/---

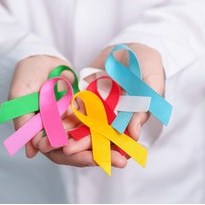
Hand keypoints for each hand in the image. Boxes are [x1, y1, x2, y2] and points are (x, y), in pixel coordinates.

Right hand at [9, 55, 124, 167]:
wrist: (39, 56)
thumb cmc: (25, 76)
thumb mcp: (20, 97)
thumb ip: (23, 122)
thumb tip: (31, 152)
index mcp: (42, 133)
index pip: (59, 152)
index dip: (76, 157)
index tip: (93, 160)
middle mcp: (59, 131)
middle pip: (80, 149)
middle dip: (99, 156)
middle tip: (121, 162)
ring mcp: (73, 121)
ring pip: (92, 137)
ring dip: (109, 145)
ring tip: (129, 152)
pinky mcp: (84, 109)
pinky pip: (99, 120)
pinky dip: (111, 126)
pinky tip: (128, 131)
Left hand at [63, 43, 164, 157]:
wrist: (132, 46)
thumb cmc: (149, 66)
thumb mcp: (151, 84)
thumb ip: (143, 108)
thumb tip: (134, 135)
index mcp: (131, 119)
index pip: (119, 139)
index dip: (109, 150)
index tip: (98, 158)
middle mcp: (114, 116)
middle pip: (98, 133)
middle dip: (83, 143)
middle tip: (67, 150)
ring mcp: (99, 106)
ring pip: (84, 122)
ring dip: (70, 131)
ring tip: (55, 139)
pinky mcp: (88, 95)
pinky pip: (76, 105)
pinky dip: (65, 112)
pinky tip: (52, 119)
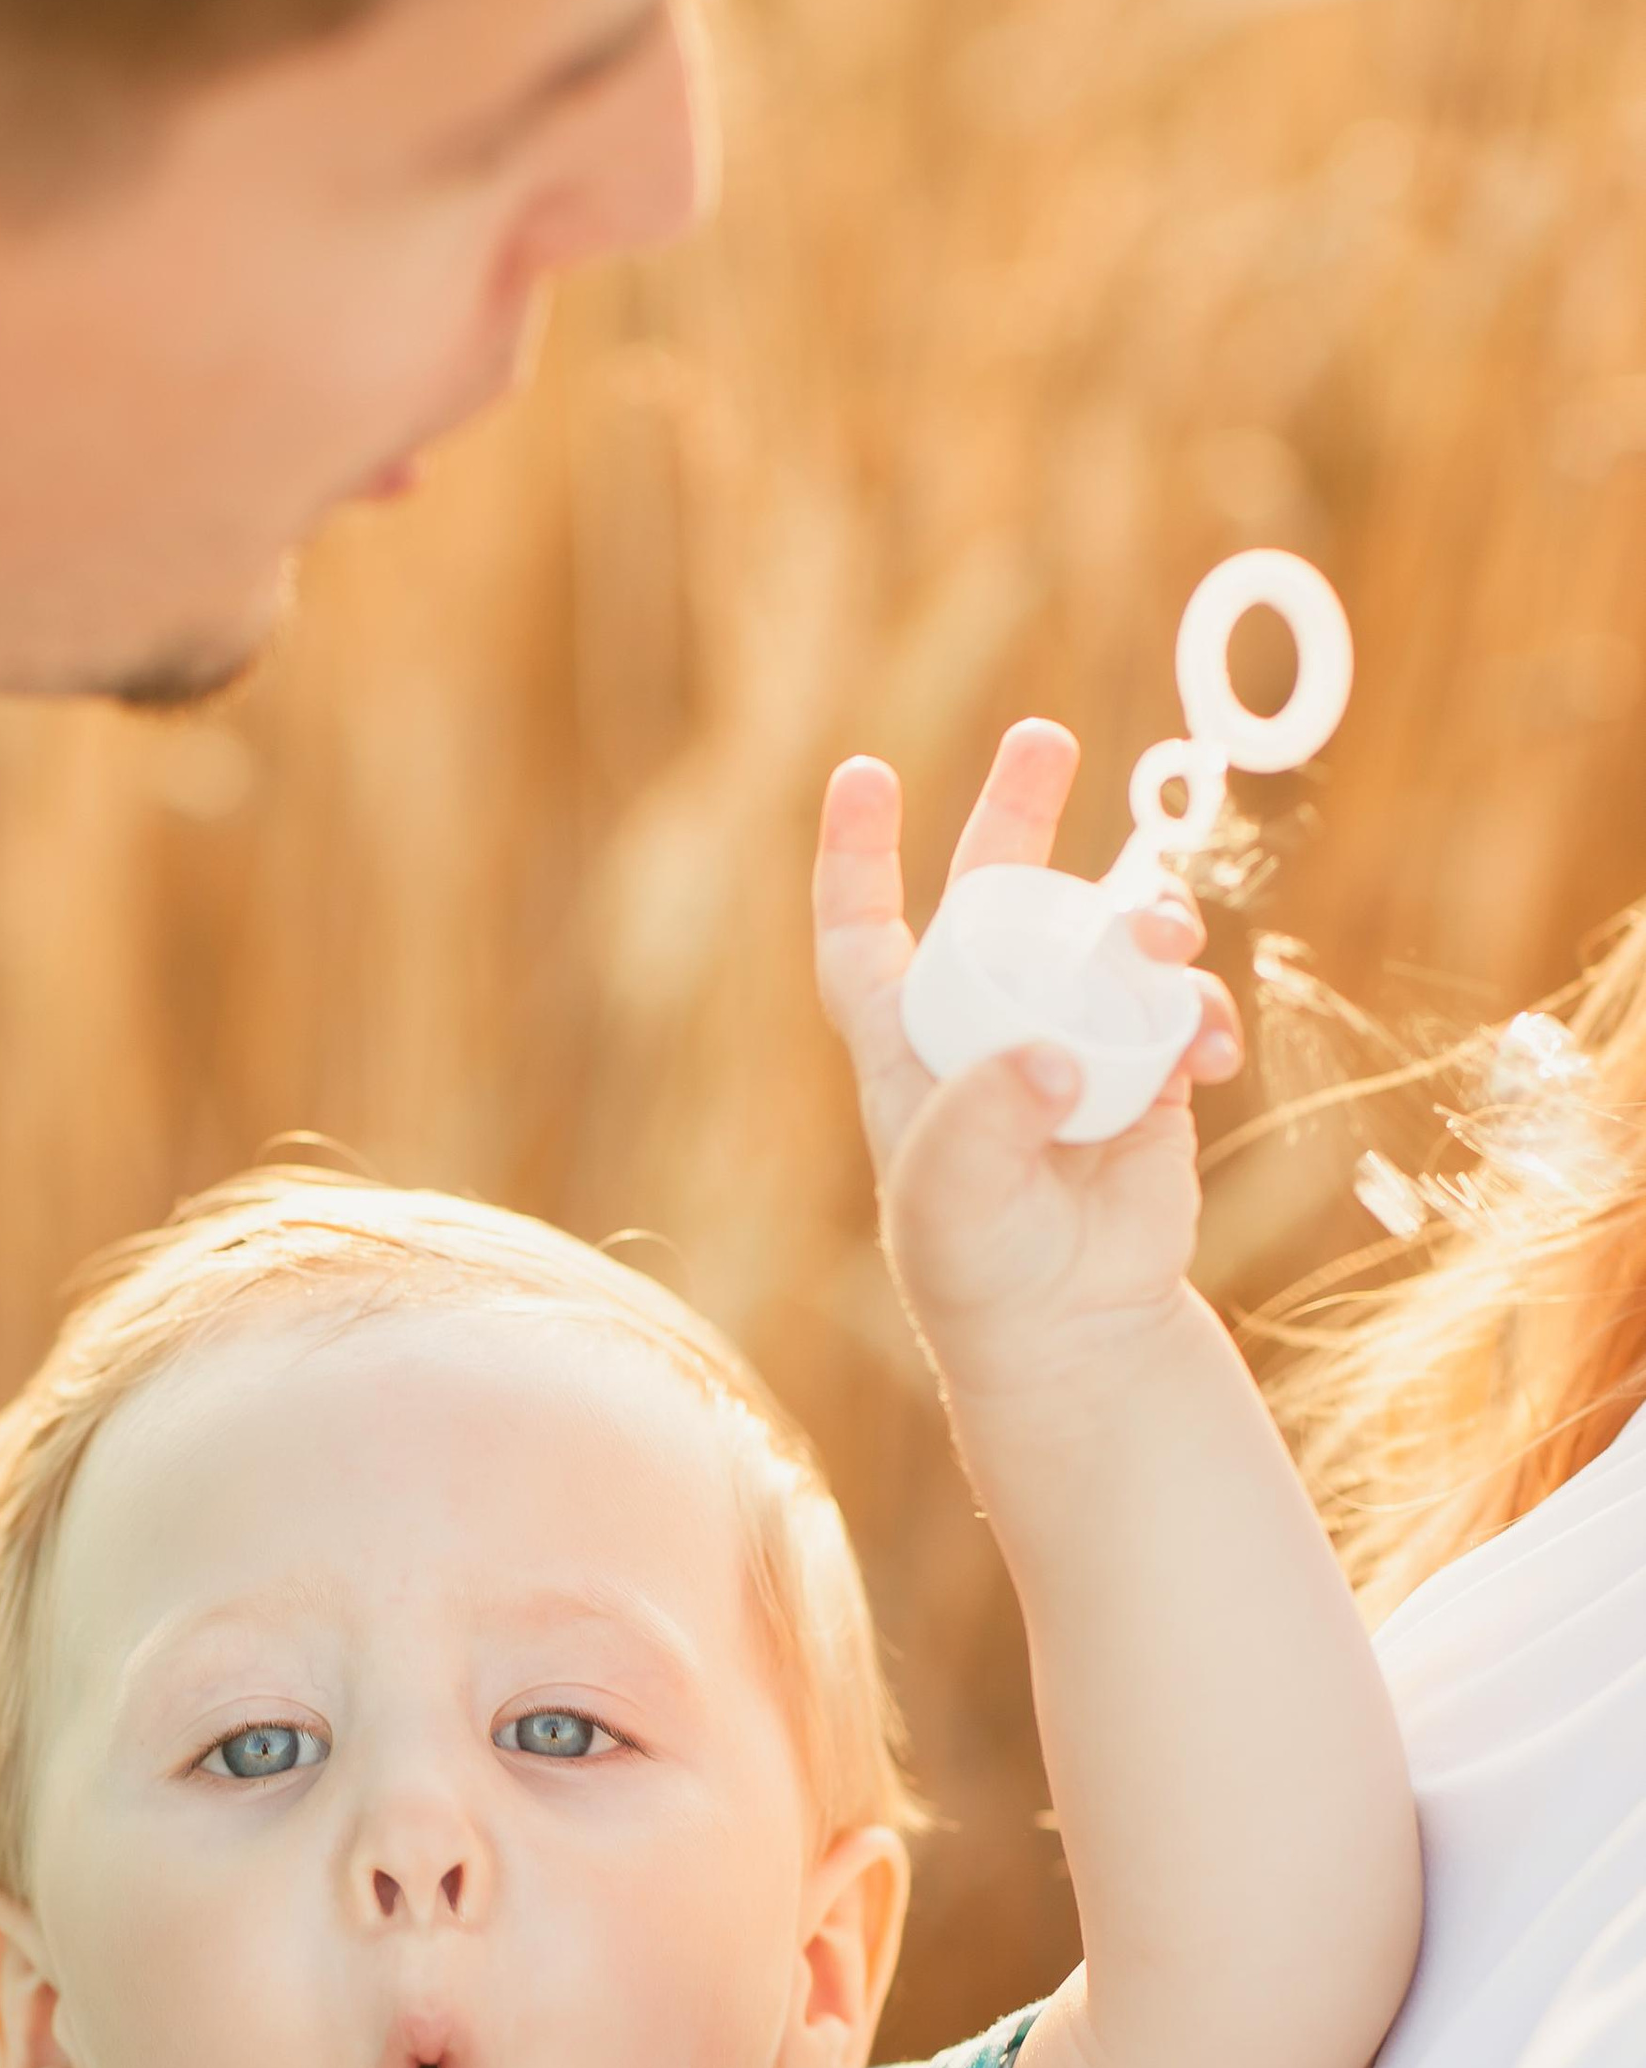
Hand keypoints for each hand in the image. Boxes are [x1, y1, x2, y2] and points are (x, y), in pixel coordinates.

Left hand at [813, 723, 1242, 1403]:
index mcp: (910, 1046)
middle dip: (1016, 812)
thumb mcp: (952, 1201)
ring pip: (1105, 939)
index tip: (864, 775)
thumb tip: (1049, 1056)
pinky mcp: (1144, 1070)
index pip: (864, 937)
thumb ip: (985, 1121)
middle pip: (995, 894)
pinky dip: (1201, 1018)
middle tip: (1042, 739)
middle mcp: (987, 1025)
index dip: (856, 858)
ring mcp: (1071, 1040)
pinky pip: (1179, 1011)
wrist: (1073, 1328)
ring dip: (1144, 923)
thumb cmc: (981, 1268)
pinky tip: (1210, 1058)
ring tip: (1168, 946)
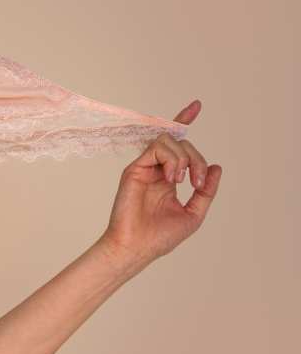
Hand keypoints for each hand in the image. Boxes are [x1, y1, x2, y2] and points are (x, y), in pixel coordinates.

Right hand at [100, 100, 222, 264]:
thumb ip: (206, 192)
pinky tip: (172, 179)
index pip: (179, 146)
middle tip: (197, 183)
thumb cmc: (159, 237)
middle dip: (197, 160)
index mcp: (169, 179)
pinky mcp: (134, 169)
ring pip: (169, 141)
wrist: (137, 247)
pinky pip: (156, 148)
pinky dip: (171, 160)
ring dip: (184, 159)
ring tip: (182, 181)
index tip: (196, 106)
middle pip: (181, 144)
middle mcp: (156, 170)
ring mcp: (145, 169)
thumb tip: (217, 168)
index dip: (185, 122)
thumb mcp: (193, 213)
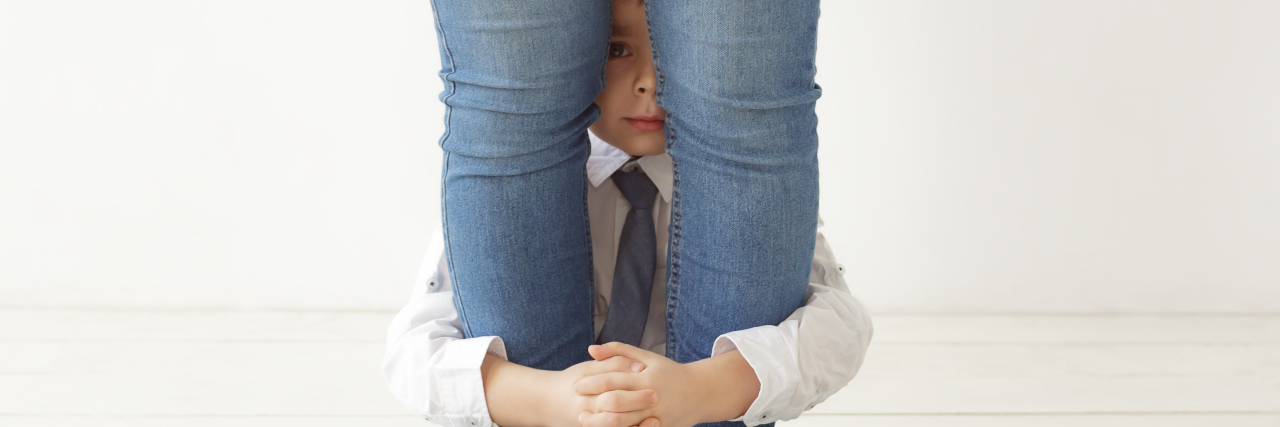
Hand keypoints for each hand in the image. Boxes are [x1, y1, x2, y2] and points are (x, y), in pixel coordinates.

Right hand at [480, 354, 656, 426]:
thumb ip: (611, 363)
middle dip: (636, 401)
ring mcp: (590, 422)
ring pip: (614, 424)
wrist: (546, 403)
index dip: (631, 379)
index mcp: (587, 389)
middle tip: (655, 396)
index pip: (611, 382)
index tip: (649, 377)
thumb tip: (639, 365)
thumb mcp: (588, 369)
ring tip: (655, 418)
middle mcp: (587, 408)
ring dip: (636, 423)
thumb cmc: (571, 382)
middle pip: (614, 404)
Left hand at [574, 343, 727, 426]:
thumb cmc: (670, 373)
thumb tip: (590, 349)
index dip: (591, 383)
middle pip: (615, 403)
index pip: (612, 380)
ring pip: (623, 423)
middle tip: (577, 405)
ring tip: (584, 420)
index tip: (576, 385)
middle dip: (593, 404)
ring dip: (600, 423)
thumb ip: (618, 351)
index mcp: (645, 377)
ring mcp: (656, 416)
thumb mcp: (647, 358)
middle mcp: (650, 397)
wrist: (701, 393)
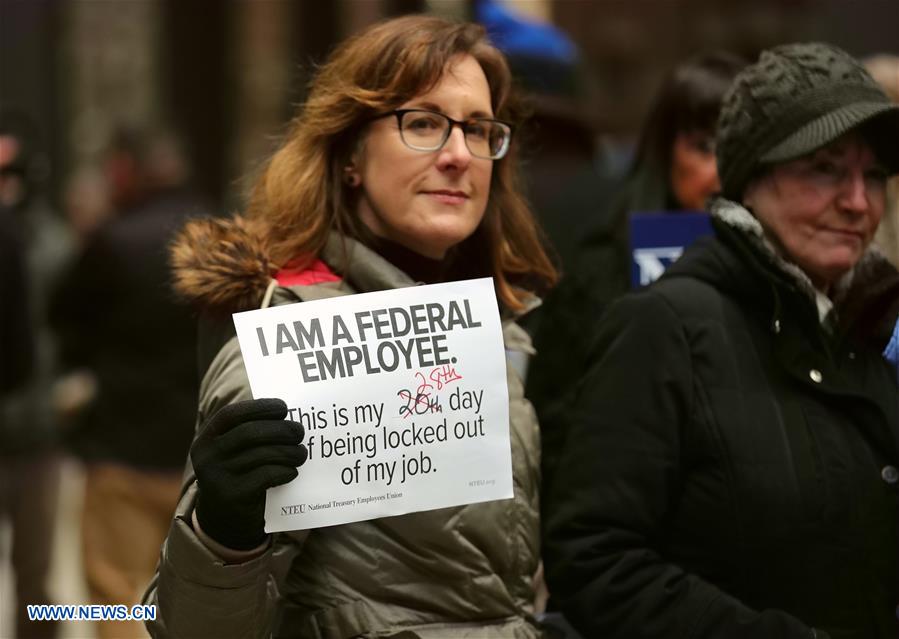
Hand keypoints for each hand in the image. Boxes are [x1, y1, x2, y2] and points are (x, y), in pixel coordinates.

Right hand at [191, 398, 306, 549]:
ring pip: (262, 455)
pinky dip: (284, 470)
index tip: (282, 407)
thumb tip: (288, 416)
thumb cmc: (238, 476)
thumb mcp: (234, 453)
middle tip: (299, 432)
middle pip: (250, 433)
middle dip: (280, 429)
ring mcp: (217, 477)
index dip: (258, 407)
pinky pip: (266, 476)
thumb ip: (251, 434)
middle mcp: (207, 456)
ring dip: (289, 451)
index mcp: (206, 439)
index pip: (231, 414)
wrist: (224, 521)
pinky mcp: (232, 496)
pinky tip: (292, 471)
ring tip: (301, 453)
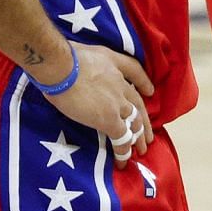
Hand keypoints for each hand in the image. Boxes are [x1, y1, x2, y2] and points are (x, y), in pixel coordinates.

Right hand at [36, 43, 153, 167]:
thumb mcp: (84, 51)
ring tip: (142, 150)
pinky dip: (124, 150)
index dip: (143, 83)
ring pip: (134, 122)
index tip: (150, 91)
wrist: (61, 67)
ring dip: (138, 137)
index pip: (135, 73)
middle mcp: (120, 84)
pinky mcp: (109, 119)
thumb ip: (88, 62)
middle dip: (144, 121)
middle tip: (148, 135)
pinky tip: (123, 160)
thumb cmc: (63, 56)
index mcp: (114, 64)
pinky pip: (121, 138)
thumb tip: (76, 69)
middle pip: (138, 104)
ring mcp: (117, 103)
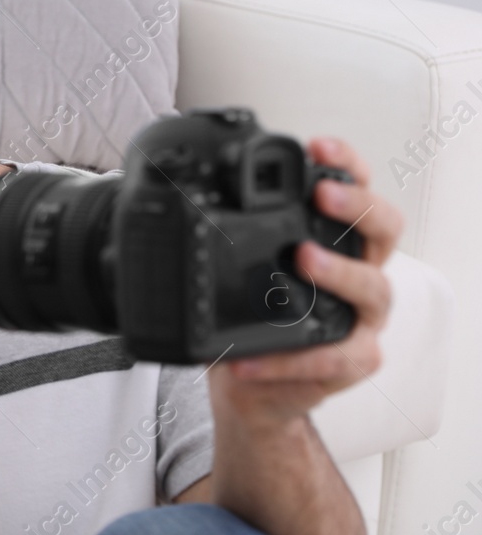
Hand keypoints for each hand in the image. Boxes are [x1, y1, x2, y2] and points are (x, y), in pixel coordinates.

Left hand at [212, 137, 400, 426]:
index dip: (346, 163)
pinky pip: (335, 358)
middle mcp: (359, 271)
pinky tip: (253, 358)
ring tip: (304, 258)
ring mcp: (362, 318)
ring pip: (374, 288)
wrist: (253, 387)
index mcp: (334, 239)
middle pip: (384, 228)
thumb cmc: (248, 318)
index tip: (318, 146)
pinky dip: (291, 358)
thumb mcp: (232, 268)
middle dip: (357, 205)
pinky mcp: (352, 362)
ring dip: (340, 271)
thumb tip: (149, 196)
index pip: (355, 189)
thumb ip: (216, 234)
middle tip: (322, 195)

\---

## WHAT YOU NEED TO DO
Copy exactly, without pictures, the lines above from the one with "pinky tip: (1210, 1058)" down to the one with "index tip: (649, 377)", inclusive.

## RESPONSE TO THIS TASK
pinky tip: (1210, 1058)
ring tip: (1168, 946)
Hand keypoints for each hand in the image. Boxes are [x1, y1, x2, y2] and points are (x, y), in pixel coordinates.

Right hand at [100, 100, 222, 264]:
thumb ip: (206, 192)
pinky tip: (172, 179)
index pip: (179, 146)
middle tip: (197, 183)
thumb cmc: (159, 237)
middle dip: (197, 160)
index mcp: (169, 179)
pinky mcp: (134, 169)
ring pip: (169, 141)
wrist: (137, 247)
pinky pip: (156, 148)
pinky dip: (171, 160)
ring dip: (184, 159)
ring tip: (182, 181)
index tip: (196, 106)
middle pip: (181, 144)
middle mcp: (156, 170)
ring mcp: (145, 169)
thumb tip: (217, 168)
index dip: (185, 122)
thumb mcp: (193, 213)
Hand keypoints for each hand in the image. Boxes are [x1, y1, x2, y2] and points are (x, y), in pixel coordinates.

Right hand at [480, 354, 656, 426]:
thumb ip: (611, 363)
middle dip: (636, 401)
ring mcp: (590, 422)
ring pip: (614, 424)
wrist: (546, 403)
index dip: (631, 379)
index mcp: (587, 389)
middle tip: (655, 396)
index pip: (611, 382)
index tip: (649, 377)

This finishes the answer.